-- Given entries follows --

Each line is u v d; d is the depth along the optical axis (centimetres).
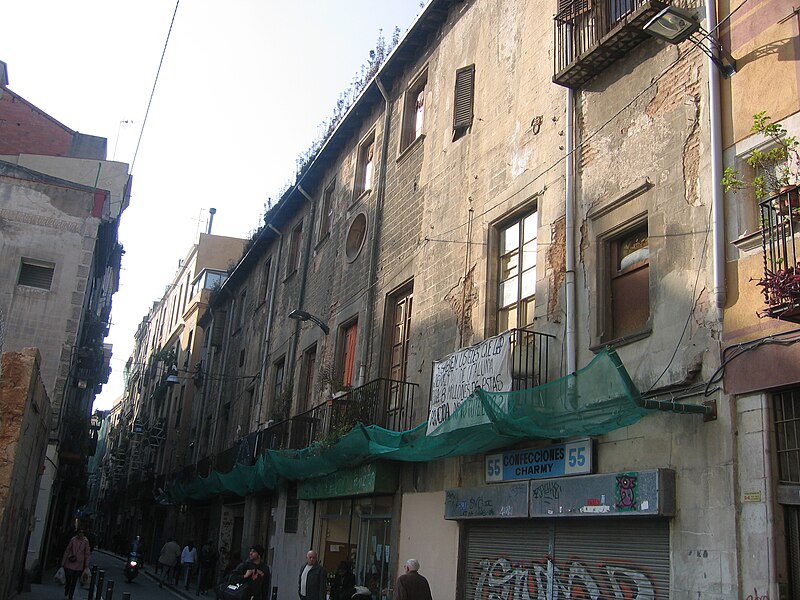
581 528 888
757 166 755
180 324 4638
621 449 842
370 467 1326
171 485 3219
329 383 1677
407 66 1723
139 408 5644
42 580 2180
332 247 1958
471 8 1477
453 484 1145
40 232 2248
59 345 2167
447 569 1110
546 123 1133
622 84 986
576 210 1019
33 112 3048
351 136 1998
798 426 670
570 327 970
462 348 1176
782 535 657
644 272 897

-- Given entries concluded --

§ **What you will do**:
Could you reproduce all of the material exactly? Keep the pictures out of it.

§ **Result of this task**:
Each line is u v d; d is the depth along the optical axis (centimetres).
581 528 888
757 166 755
180 324 4638
621 449 842
370 467 1326
171 485 3219
329 383 1677
407 66 1723
139 408 5644
42 580 2180
332 247 1958
471 8 1477
453 484 1145
40 232 2248
59 345 2167
447 569 1110
546 123 1133
622 84 986
576 210 1019
33 112 3048
351 136 1998
798 426 670
570 327 970
462 348 1176
782 535 657
644 272 897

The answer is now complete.